Una nueva entrega de los ejercicios narrativos de Pablo Natale, donde va configurando ante la vista de todos los lectores de penúltiMa nuevos modos de aproximarse al hecho narrativo.
En 1996 estaba en cuarto año. Por entonces di mi primer beso con lengua. Fue un poco tarde, me tomé demasiados años en intentarlo. Supongo que era tímido, o inseguro, o más bien feucho o feucho y las otras dos. Por esa época dimos una clase de ecología sobre el agujero de ozono, debe haber sido la cuarta vez que dábamos una clase similar y siempre el mensaje de la profesora era el mismo: alarma, cuiden el planeta, si no lo cuidan ustedes, quién entonces.

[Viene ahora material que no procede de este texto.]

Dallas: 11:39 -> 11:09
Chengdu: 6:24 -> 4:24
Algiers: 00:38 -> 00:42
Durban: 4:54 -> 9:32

En 1998, cuando en el gráfico se nota un pico en la temperatura un tanto inusual, me acosté por primera vez con una chica: fue algo rápido, bastante precoz y bruto, y no hubo demasiadas palabras luego, ni al día siguiente ni después, aunque igual probé llamarla y una noche pasé por la casa y me quedé sentado en la vereda pero ella nunca salió (o nunca llegó) y me sentía como si estuviese en una escena de película donde el amante espera bajo la lluvia (pero no caía lluvia). Por esa época estaba leyendo sobre las expediciones polares, no se decía nada en esos libros (Edición Salvat) sobre las grietas en los polos, ni sobre el derretimiento de los glaciares: solo se hablaba de grandes conquistas que hombres solitarios y desquiciados emprendían en medio de la nieve, lejos de la civilización y del amor.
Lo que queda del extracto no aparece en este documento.